What is needed: All records that follow are to be copied exactly, with images omitted.

Data extract:
● ● ● ●

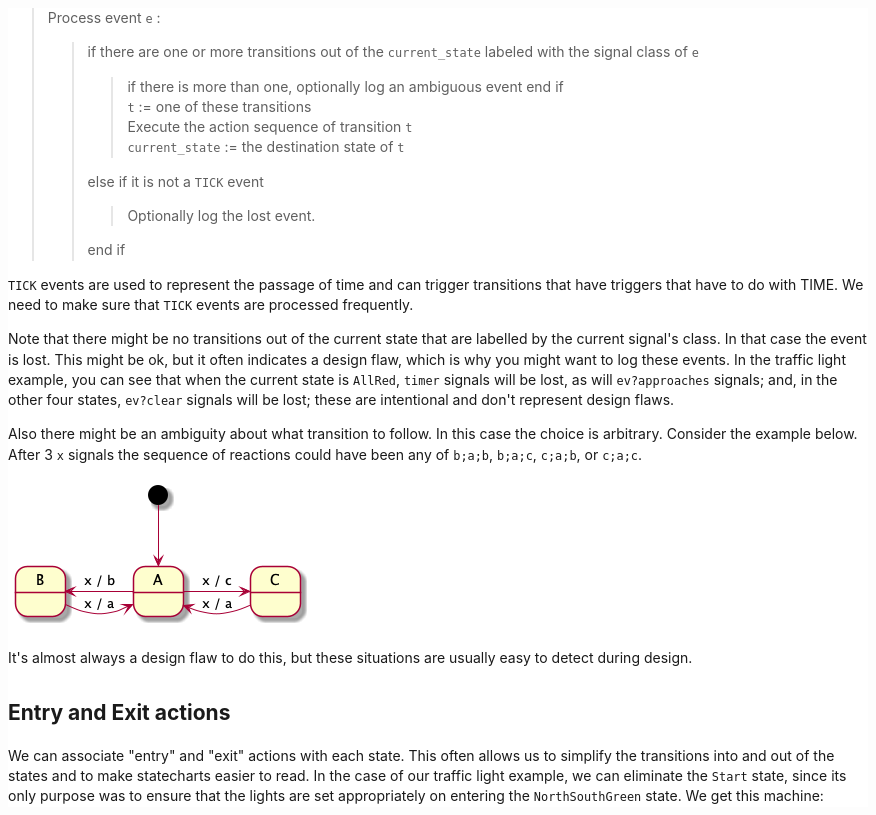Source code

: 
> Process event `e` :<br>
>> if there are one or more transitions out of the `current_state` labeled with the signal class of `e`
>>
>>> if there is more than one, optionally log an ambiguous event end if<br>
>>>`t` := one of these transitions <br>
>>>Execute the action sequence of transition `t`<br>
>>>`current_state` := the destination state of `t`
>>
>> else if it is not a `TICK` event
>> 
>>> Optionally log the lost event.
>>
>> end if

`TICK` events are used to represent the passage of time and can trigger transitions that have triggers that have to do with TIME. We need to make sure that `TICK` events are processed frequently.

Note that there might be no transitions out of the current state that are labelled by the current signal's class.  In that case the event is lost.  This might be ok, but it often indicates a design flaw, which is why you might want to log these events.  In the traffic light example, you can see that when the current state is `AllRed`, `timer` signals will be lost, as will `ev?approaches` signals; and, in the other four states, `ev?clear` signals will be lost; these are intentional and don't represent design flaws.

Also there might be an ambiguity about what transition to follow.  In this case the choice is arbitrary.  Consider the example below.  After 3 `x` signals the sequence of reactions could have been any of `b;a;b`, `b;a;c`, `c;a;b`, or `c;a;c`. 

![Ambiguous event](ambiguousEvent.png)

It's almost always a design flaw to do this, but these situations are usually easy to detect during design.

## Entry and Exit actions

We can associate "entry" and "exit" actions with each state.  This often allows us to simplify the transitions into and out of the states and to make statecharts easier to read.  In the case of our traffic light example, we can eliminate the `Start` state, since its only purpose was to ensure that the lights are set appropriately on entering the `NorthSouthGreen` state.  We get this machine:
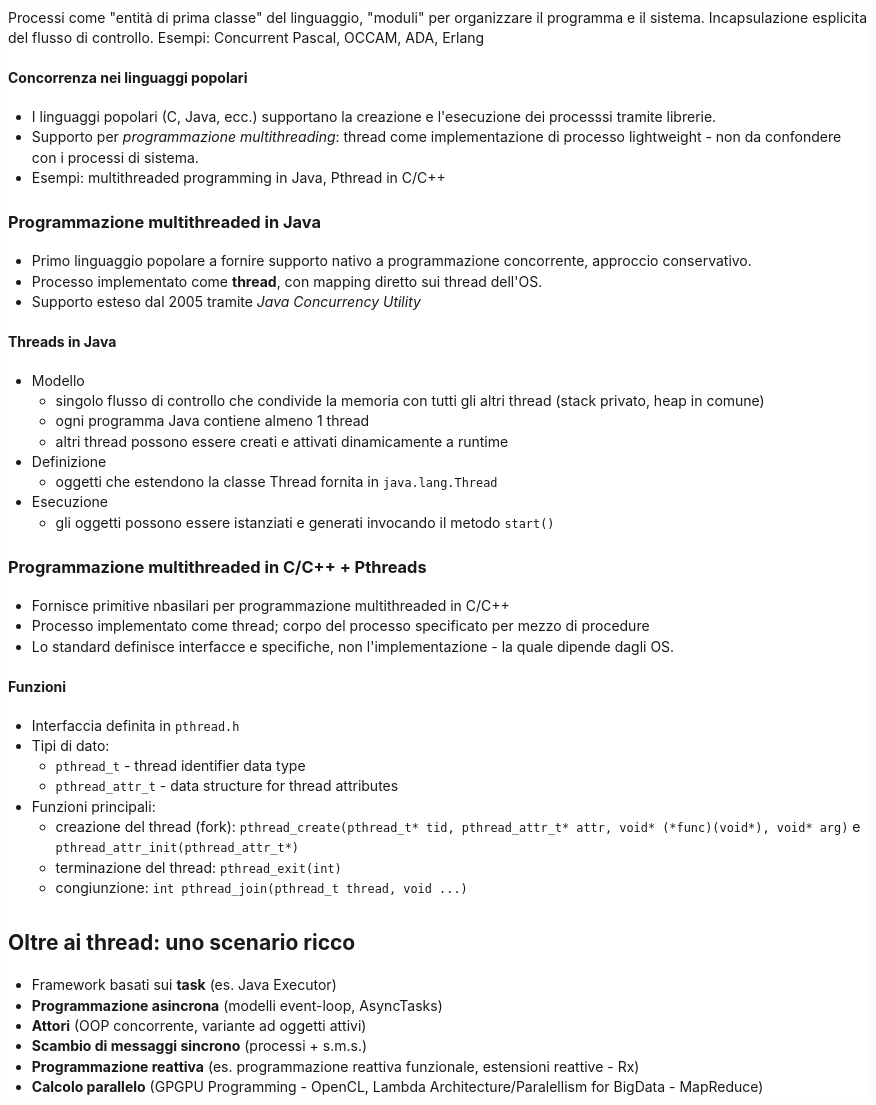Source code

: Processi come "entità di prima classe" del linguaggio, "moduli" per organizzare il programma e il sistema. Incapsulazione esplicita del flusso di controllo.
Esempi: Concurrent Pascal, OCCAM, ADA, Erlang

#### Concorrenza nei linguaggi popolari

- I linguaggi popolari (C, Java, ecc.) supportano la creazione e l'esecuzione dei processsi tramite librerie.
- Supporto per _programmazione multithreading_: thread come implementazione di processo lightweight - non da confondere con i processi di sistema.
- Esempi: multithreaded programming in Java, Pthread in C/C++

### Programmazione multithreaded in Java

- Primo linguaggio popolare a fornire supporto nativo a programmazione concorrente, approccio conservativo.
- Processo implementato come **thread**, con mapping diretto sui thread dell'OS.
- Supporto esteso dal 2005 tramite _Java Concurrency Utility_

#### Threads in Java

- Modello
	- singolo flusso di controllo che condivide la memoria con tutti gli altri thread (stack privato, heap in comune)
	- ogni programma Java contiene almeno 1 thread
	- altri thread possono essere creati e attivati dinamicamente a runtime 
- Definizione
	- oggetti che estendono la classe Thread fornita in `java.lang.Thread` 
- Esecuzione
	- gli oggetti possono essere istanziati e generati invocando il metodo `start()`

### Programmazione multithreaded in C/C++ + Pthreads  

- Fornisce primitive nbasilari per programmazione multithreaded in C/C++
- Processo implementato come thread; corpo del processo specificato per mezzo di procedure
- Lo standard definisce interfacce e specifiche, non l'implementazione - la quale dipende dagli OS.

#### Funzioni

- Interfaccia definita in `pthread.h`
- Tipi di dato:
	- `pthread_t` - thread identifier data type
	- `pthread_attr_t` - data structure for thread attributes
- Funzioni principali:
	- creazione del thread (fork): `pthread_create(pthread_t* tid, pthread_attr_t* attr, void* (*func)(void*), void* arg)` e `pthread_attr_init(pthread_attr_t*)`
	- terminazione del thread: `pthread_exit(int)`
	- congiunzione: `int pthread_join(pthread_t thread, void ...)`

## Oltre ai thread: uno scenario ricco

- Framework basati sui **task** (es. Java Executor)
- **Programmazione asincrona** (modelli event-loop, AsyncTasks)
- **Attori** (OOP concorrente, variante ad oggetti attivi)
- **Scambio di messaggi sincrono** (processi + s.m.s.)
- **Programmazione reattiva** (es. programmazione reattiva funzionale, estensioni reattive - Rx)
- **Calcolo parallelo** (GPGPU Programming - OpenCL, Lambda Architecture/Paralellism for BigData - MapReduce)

● ● ● ●

Solution to the problem:
Source code

: 
> Process event `e` :<br>
>> if there are one or more transitions out of the `current_state` labeled with the signal class of `e`
>>
>>> if there is more than one, optionally log an ambiguous event end if<br>
>>>`t` := one of these transitions <br>
>>>Execute the action sequence of transition `t`<br>
>>>`current_state` := the destination state of `t`
>>
>> else if it is not a `TICK` event
>> 
>>> Optionally log the lost event.
>>
>> end if

`TICK` events are used to represent the passage of time and can trigger transitions that have triggers that have to do with TIME. We need to make sure that `TICK` events are processed frequently.

Note that there might be no transitions out of the current state that are labelled by the current signal's class.  In that case the event is lost.  This might be ok, but it often indicates a design flaw, which is why you might want to log these events.  In the traffic light example, you can see that when the current state is `AllRed`, `timer` signals will be lost, as will `ev?approaches` signals; and, in the other four states, `ev?clear` signals will be lost; these are intentional and don't represent design flaws.

Also there might be an ambiguity about what transition to follow.  In this case the choice is arbitrary.  Consider the example below.  After 3 `x` signals the sequence of reactions could have been any of `b;a;b`, `b;a;c`, `c;a;b`, or `c;a;c`. 

![Ambiguous event](ambiguousEvent.png)

It's almost always a design flaw to do this, but these situations are usually easy to detect during design.

## Entry and Exit actions

We can associate "entry" and "exit" actions with each state.  This often allows us to simplify the transitions into and out of the states and to make statecharts easier to read.  In the case of our traffic light example, we can eliminate the `Start` state, since its only purpose was to ensure that the lights are set appropriately on entering the `NorthSouthGreen` state.  We get this machine:
Source code

: Processi come "entità di prima classe" del linguaggio, "moduli" per organizzare il programma e il sistema. Incapsulazione esplicita del flusso di controllo.
Esempi: Concurrent Pascal, OCCAM, ADA, Erlang

#### Concorrenza nei linguaggi popolari

- I linguaggi popolari (C, Java, ecc.) supportano la creazione e l'esecuzione dei processsi tramite librerie.
- Supporto per _programmazione multithreading_: thread come implementazione di processo lightweight - non da confondere con i processi di sistema.
- Esempi: multithreaded programming in Java, Pthread in C/C++

### Programmazione multithreaded in Java

- Primo linguaggio popolare a fornire supporto nativo a programmazione concorrente, approccio conservativo.
- Processo implementato come **thread**, con mapping diretto sui thread dell'OS.
- Supporto esteso dal 2005 tramite _Java Concurrency Utility_

#### Threads in Java

- Modello
	- singolo flusso di controllo che condivide la memoria con tutti gli altri thread (stack privato, heap in comune)
	- ogni programma Java contiene almeno 1 thread
	- altri thread possono essere creati e attivati dinamicamente a runtime 
- Definizione
	- oggetti che estendono la classe Thread fornita in `java.lang.Thread` 
- Esecuzione
	- gli oggetti possono essere istanziati e generati invocando il metodo `start()`

### Programmazione multithreaded in C/C++ + Pthreads  

- Fornisce primitive nbasilari per programmazione multithreaded in C/C++
- Processo implementato come thread; corpo del processo specificato per mezzo di procedure
- Lo standard definisce interfacce e specifiche, non l'implementazione - la quale dipende dagli OS.

#### Funzioni

- Interfaccia definita in `pthread.h`
- Tipi di dato:
	- `pthread_t` - thread identifier data type
	- `pthread_attr_t` - data structure for thread attributes
- Funzioni principali:
	- creazione del thread (fork): `pthread_create(pthread_t* tid, pthread_attr_t* attr, void* (*func)(void*), void* arg)` e `pthread_attr_init(pthread_attr_t*)`
	- terminazione del thread: `pthread_exit(int)`
	- congiunzione: `int pthread_join(pthread_t thread, void ...)`

## Oltre ai thread: uno scenario ricco

- Framework basati sui **task** (es. Java Executor)
- **Programmazione asincrona** (modelli event-loop, AsyncTasks)
- **Attori** (OOP concorrente, variante ad oggetti attivi)
- **Scambio di messaggi sincrono** (processi + s.m.s.)
- **Programmazione reattiva** (es. programmazione reattiva funzionale, estensioni reattive - Rx)
- **Calcolo parallelo** (GPGPU Programming - OpenCL, Lambda Architecture/Paralellism for BigData - MapReduce)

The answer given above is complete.